[Data extracted from a collection]

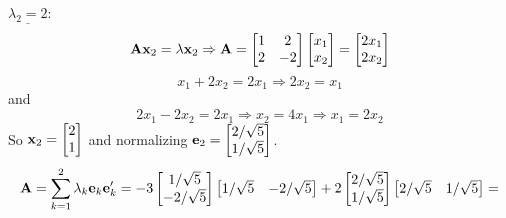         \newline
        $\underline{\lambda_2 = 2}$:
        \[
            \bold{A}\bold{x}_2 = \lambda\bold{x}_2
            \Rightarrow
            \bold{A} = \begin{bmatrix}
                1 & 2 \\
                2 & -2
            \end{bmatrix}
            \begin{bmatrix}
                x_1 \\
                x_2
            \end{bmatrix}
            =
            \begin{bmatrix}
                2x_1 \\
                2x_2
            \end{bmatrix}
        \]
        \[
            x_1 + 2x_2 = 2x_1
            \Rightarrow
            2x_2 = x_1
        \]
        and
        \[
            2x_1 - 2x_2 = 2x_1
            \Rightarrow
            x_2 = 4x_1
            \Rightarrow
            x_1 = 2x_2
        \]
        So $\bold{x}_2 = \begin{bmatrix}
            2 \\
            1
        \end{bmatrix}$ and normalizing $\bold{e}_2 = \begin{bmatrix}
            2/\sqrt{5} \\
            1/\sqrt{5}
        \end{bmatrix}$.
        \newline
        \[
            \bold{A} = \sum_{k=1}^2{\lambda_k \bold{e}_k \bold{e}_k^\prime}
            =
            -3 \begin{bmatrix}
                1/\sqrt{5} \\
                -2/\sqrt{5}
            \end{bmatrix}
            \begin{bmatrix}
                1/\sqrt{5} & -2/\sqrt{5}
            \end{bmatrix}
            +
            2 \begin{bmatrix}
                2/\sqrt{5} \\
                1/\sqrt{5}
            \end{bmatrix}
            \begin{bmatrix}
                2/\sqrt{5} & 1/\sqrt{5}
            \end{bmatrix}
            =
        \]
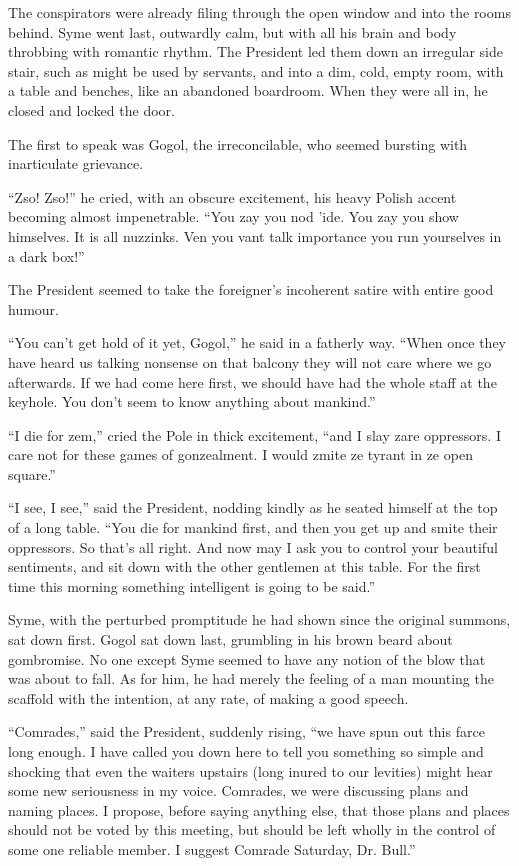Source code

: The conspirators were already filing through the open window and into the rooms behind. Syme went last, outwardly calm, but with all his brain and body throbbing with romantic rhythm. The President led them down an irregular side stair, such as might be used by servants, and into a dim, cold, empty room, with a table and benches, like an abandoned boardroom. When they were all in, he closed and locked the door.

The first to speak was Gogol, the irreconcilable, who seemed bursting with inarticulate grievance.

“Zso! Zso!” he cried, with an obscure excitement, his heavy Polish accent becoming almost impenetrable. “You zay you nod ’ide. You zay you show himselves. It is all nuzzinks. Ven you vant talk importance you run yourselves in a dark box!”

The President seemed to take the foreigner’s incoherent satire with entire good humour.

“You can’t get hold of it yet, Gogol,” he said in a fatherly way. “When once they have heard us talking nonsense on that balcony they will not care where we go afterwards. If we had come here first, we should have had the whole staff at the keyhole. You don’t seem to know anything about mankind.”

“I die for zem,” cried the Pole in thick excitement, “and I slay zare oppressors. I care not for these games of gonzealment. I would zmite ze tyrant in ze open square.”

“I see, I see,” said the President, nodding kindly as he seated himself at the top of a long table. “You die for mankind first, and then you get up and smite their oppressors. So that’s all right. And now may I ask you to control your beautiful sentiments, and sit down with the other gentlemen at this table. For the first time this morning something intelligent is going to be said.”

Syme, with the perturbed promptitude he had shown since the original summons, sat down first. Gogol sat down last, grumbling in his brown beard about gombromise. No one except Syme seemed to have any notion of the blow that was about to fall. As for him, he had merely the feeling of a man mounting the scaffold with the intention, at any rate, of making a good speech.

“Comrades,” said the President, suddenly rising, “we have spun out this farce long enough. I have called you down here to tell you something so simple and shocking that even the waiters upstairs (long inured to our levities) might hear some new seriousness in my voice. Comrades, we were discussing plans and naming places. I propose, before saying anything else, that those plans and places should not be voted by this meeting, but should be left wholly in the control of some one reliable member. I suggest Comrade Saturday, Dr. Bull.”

What is expected —
Every line above with the string "about" in it should be copied into the answer.

Written solution —
“You can’t get hold of it yet, Gogol,” he said in a fatherly way. “When once they have heard us talking nonsense on that balcony they will not care where we go afterwards. If we had come here first, we should have had the whole staff at the keyhole. You don’t seem to know anything about mankind.”
Syme, with the perturbed promptitude he had shown since the original summons, sat down first. Gogol sat down last, grumbling in his brown beard about gombromise. No one except Syme seemed to have any notion of the blow that was about to fall. As for him, he had merely the feeling of a man mounting the scaffold with the intention, at any rate, of making a good speech.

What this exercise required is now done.